Repeat the stretch from the line containing "Page size: 1500x1125." through the line containing "text_box Objetivo: avaliar se", replacing "bbox" with "bounding box" and leaving everything else the same.

_Information provided:_

※

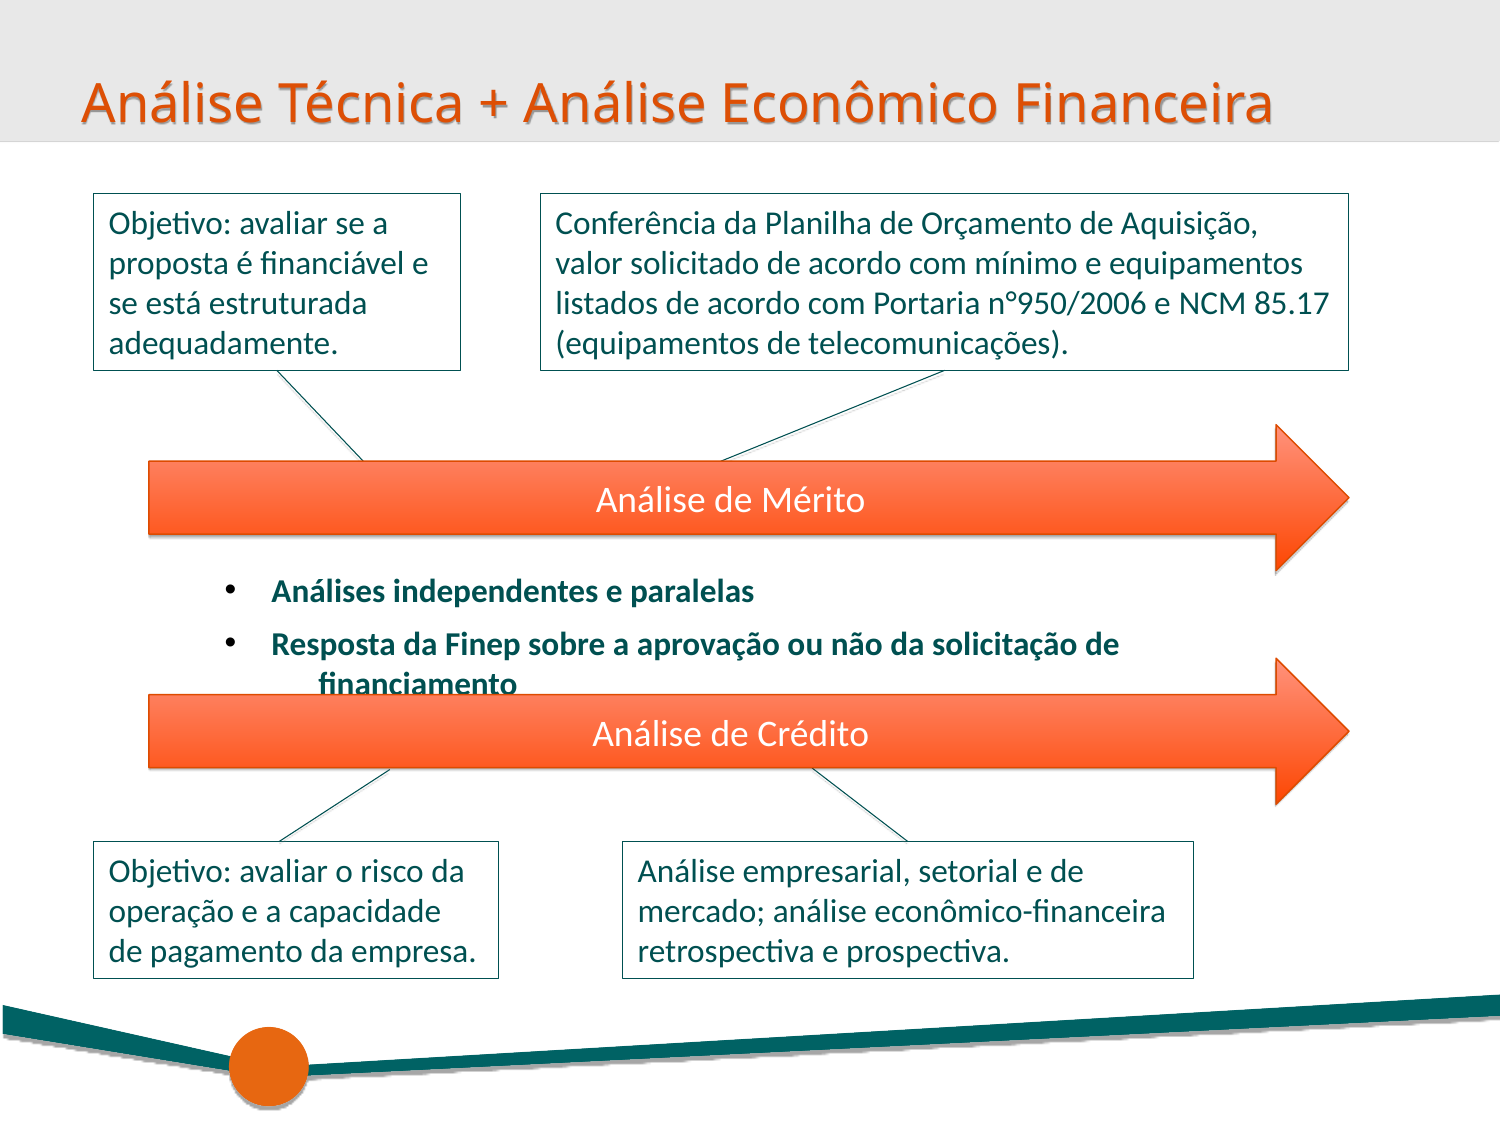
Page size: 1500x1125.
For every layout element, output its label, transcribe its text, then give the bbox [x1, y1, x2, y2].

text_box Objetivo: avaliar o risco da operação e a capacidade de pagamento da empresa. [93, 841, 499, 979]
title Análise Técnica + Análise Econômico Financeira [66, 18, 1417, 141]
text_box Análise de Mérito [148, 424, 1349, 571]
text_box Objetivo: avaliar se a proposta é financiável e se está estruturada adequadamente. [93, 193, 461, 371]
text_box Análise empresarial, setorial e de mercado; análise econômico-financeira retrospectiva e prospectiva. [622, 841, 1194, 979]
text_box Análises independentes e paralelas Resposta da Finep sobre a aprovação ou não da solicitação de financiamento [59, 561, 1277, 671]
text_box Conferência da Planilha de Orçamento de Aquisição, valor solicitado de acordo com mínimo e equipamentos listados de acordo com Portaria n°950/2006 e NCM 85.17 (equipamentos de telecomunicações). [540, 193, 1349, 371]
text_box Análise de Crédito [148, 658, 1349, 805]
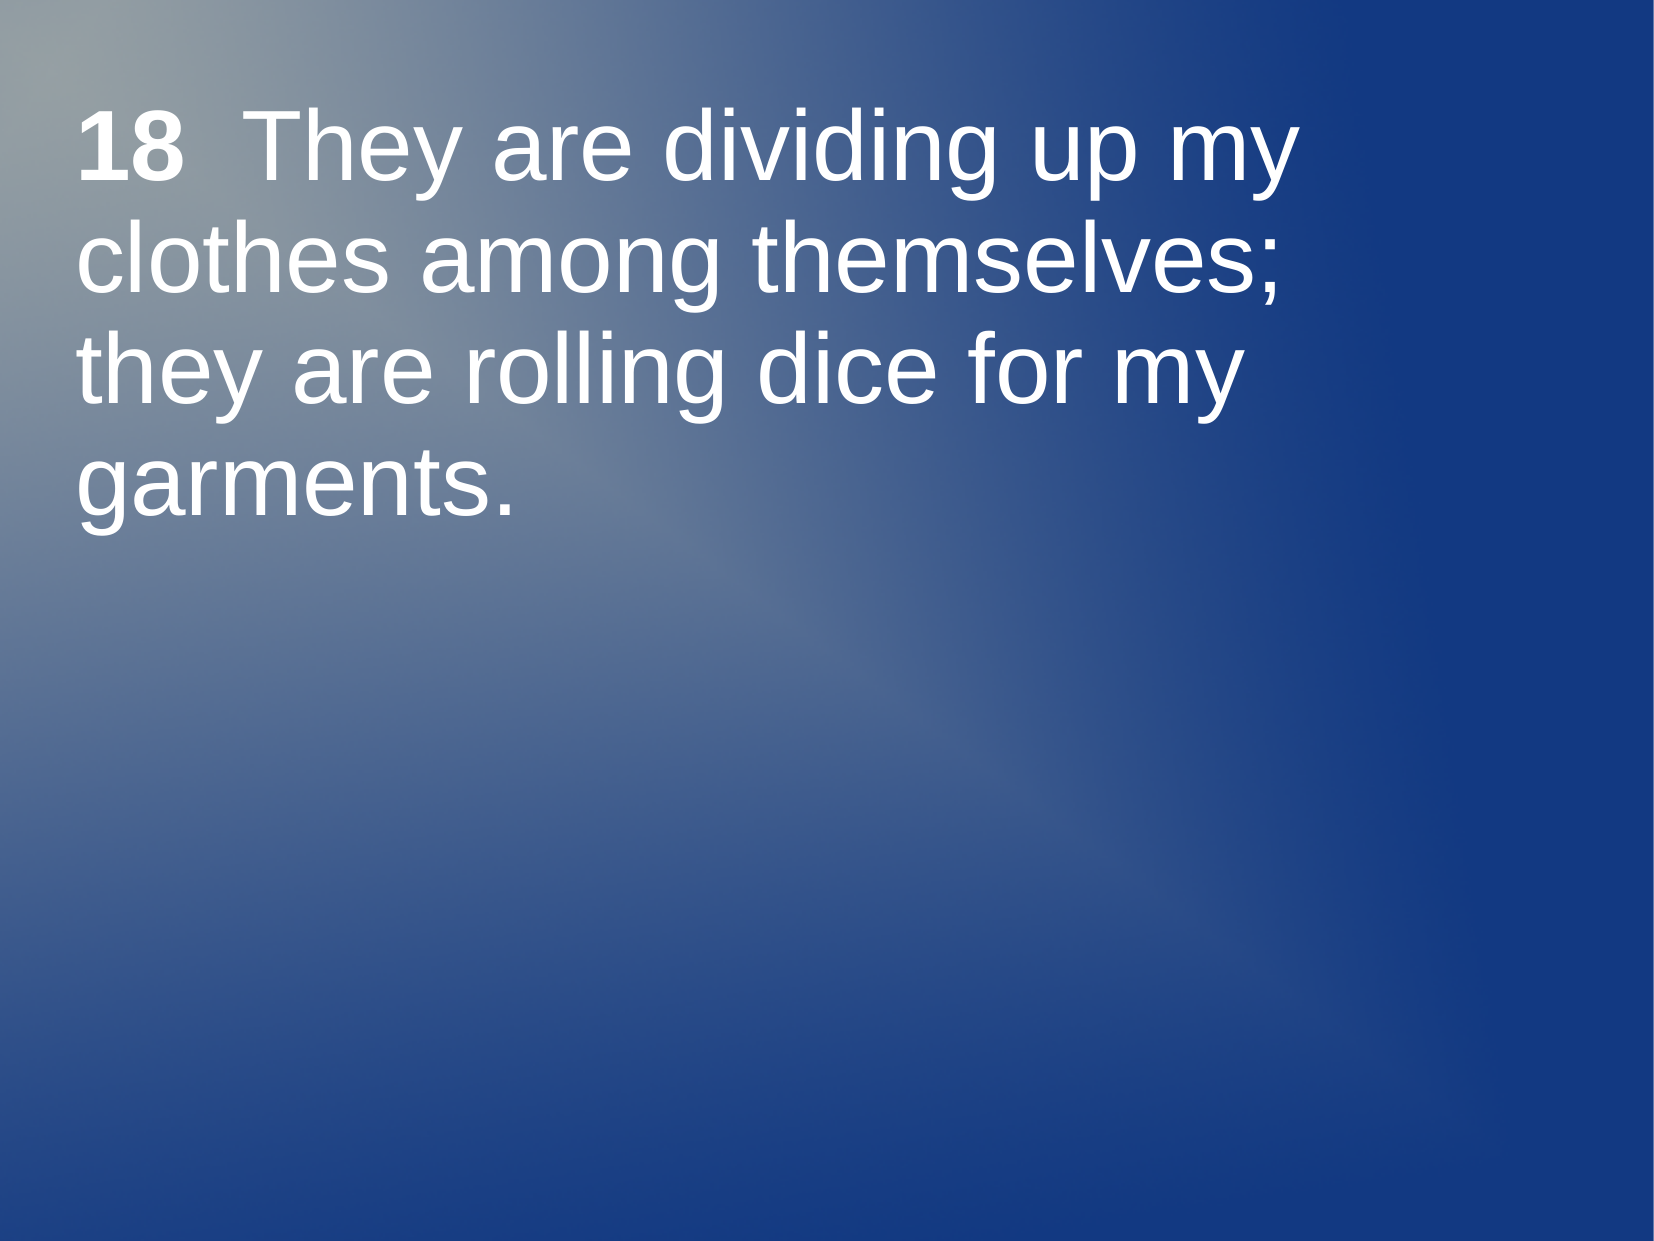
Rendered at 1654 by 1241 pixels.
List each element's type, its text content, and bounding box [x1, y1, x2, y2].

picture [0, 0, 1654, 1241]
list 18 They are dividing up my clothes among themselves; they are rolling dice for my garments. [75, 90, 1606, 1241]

※

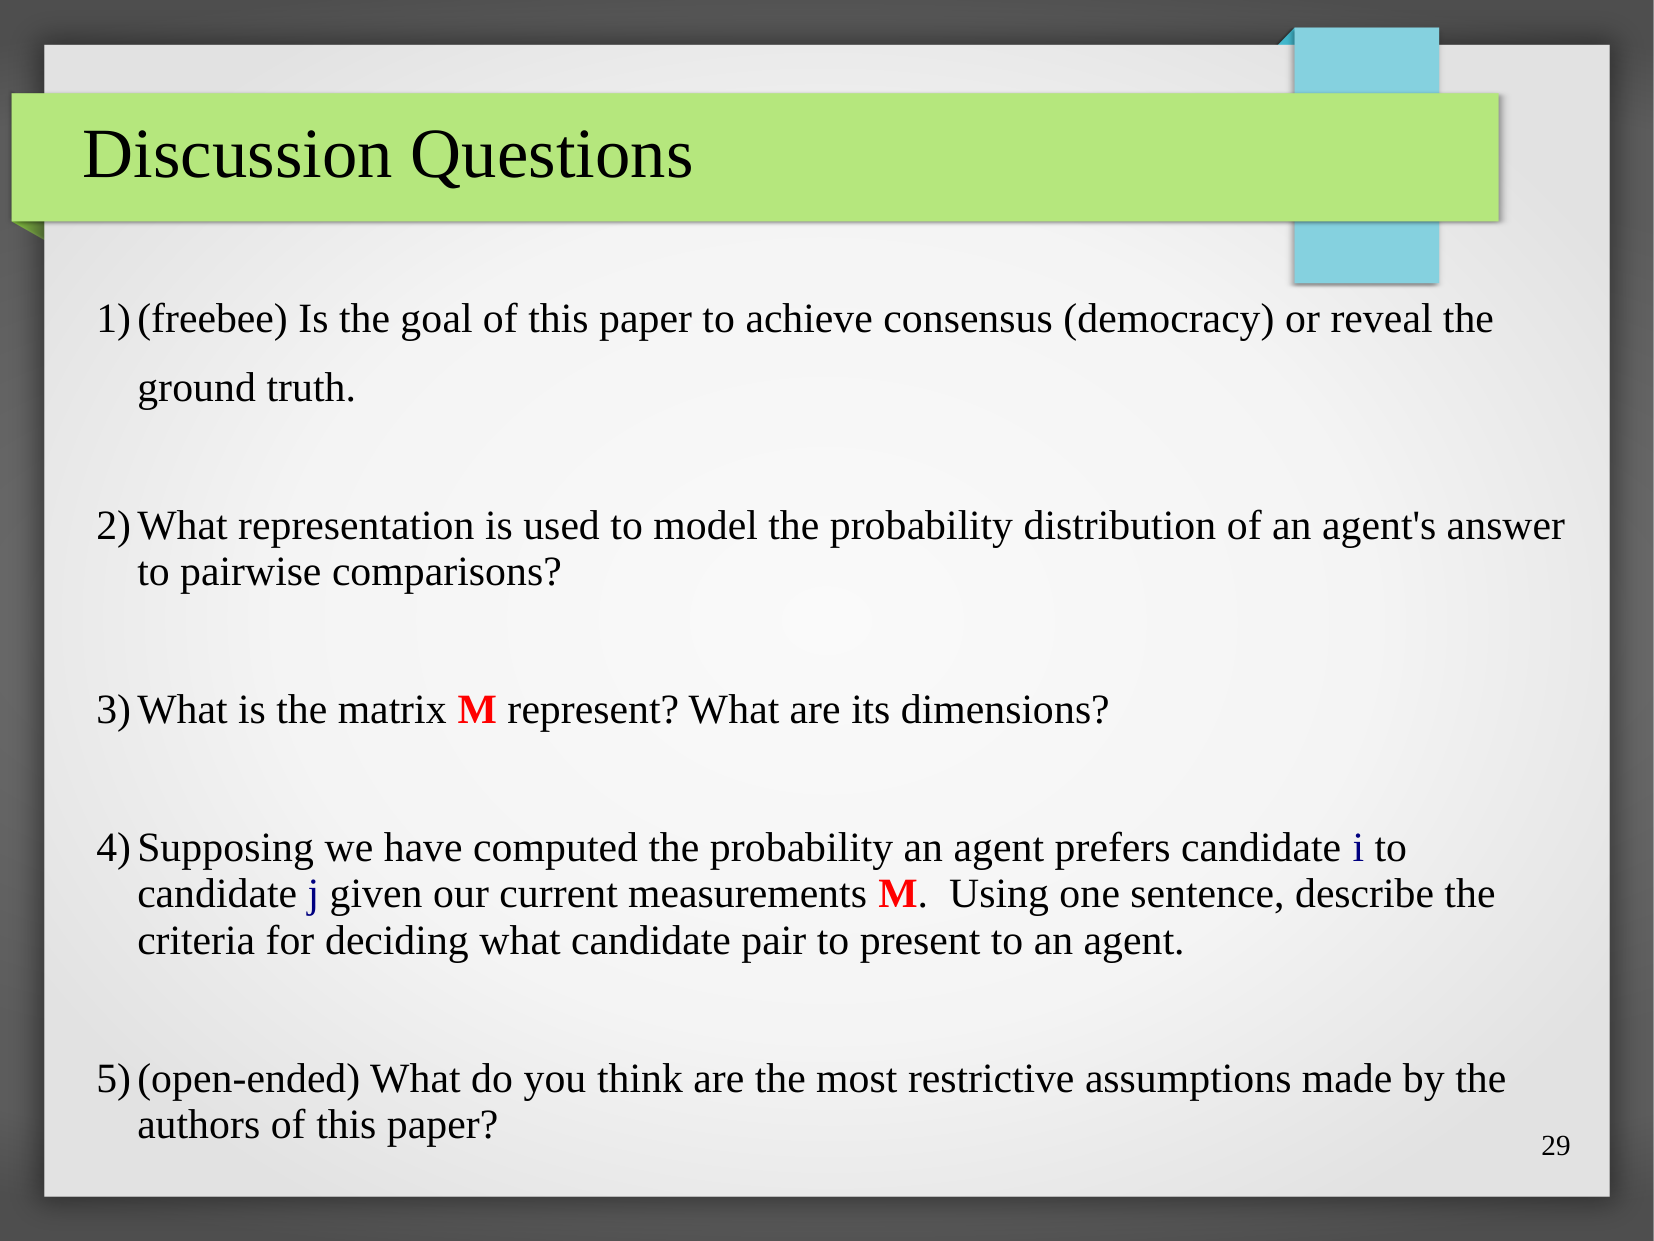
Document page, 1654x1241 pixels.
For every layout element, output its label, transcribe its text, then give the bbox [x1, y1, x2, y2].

※

_In response:_
Page size: 1500x1125.
For every layout element, output its label, transcribe its text, then give the bounding box [x1, y1, x2, y2].

text_box Objetivo: avaliar o risco da operação e a capacidade de pagamento da empresa. [93, 841, 499, 979]
title Análise Técnica + Análise Econômico Financeira [66, 18, 1417, 141]
text_box Análise de Mérito [148, 424, 1349, 571]
text_box Objetivo: avaliar se a proposta é financiável e se está estruturada adequadamente. [93, 193, 461, 371]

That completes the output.